Testo estratto –
- - - - -

I loro contatti, inizialmente frequenti, con il passare degli anni si erano fatti sempre più radi e la lontananza aveva contribuito non poco a peggiorare la situazione. Perciò, quel delicato sentimento che li aveva uniti da adolescenti, sembrava destinato a rimanere soltanto un bel ricordo.
Giunta all'età di diciannove anni, a differenza delle sue coetanee, Beatrice non aveva ancora un ragazzo e non le interessava averlo, preferiva evitare “complicazioni sentimentali” per non farsi condizionare dalle aspettative e decisioni altrui.
Si era imposta degli obiettivi da raggiungere prima di potersi innamorare: in primis lo studio, poi la carriera lavorativa e, per ultimo - ma per lei il più importante - riuscire a conquistare la sua indipendenza. Una scelta dettata dall'aver vissuto sulla propria pelle i patimenti della madre, che aveva sempre anteposto l’amore a tutto il resto, e Beatrice non voleva rischiare di commettere lo stesso errore.
Ma si sa, in amore non ci sono regole, è praticamente impossibile scegliere quando e di chi innamorarsi, perché l’amore è un sentimento istintivo che nasce quando meno te lo aspetti, che ti assorbe anima e corpo, che ti fa fare stupidaggini anche, e non si può amare o non amare a comando per evitarle.

- - - - -

Materiale fornito –
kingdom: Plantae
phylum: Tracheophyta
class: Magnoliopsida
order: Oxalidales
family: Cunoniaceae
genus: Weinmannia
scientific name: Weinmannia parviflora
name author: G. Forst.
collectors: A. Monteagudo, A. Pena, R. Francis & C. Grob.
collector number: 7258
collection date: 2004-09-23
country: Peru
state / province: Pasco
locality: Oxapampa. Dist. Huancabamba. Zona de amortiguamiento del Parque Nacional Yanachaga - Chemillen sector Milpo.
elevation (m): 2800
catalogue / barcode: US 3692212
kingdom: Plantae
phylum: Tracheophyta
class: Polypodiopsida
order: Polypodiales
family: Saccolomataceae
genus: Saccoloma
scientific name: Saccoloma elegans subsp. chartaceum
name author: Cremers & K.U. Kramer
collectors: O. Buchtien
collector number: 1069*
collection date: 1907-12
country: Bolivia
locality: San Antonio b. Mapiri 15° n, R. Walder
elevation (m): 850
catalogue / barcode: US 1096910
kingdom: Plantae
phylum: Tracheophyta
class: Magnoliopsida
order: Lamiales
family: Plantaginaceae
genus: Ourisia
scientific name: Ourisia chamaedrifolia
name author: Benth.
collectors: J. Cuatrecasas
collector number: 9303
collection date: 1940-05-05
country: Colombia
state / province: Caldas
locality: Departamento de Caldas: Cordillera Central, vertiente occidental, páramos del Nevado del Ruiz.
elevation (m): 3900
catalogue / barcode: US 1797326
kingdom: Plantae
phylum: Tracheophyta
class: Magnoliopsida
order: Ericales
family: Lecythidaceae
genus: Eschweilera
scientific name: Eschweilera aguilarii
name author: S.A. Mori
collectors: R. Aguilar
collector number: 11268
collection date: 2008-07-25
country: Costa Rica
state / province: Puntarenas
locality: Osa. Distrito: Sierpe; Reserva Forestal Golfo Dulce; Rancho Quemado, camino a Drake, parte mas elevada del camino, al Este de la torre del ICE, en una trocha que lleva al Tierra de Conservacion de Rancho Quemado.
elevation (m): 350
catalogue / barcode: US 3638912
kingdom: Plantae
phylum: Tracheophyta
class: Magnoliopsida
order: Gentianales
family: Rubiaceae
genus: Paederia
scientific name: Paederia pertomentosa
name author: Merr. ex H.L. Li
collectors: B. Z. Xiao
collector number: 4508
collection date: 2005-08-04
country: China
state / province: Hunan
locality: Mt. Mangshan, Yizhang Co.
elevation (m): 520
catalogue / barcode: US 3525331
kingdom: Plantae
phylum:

- - - - -

Quesito 1 –
Nel racconto su Beatrice, quale obiettivo considerava lei il più importante tra quelli da raggiungere prima di potersi innamorare?
Quesito 2 –
Prosegui il racconto su Beatrice a partire dal punto in cui si interrompe.

Risposta scritta 1 –
Riuscire a conquistare la sua indipendenza.

Risposta scritta 2 –
Malgrado la sua caparbietà, le intenzioni di Beatrice si infrangono quando, dopo aver ricevuto quel messaggio, Andrea le chiede di poterla rivedere.
Basta poco per risvegliare nel ragazzo quel forte sentimento che aveva provato anni prima per la giovane amica. Contemporaneamente anche Giorgio, amico di Beatrice da sempre, le dichiara di provare un sentimento che andava ben oltre la semplice amicizia.
Lei, però, non è pronta a iniziare un rapporto sentimentale né con Andrea né con Giorgio, per il quale prova comunque un profondo affetto.
Per non deludere nessuno dei due non prende alcuna decisione in merito alle loro dichiarazioni, è convinta che riuscirà a gestire l'amicizia di entrambi senza farsi coinvolgere emotivamente, ma è solo un'illusione e le “complicazioni sentimentali”, che tanto voleva evitare, le piomberanno addosso senza che se ne accorga.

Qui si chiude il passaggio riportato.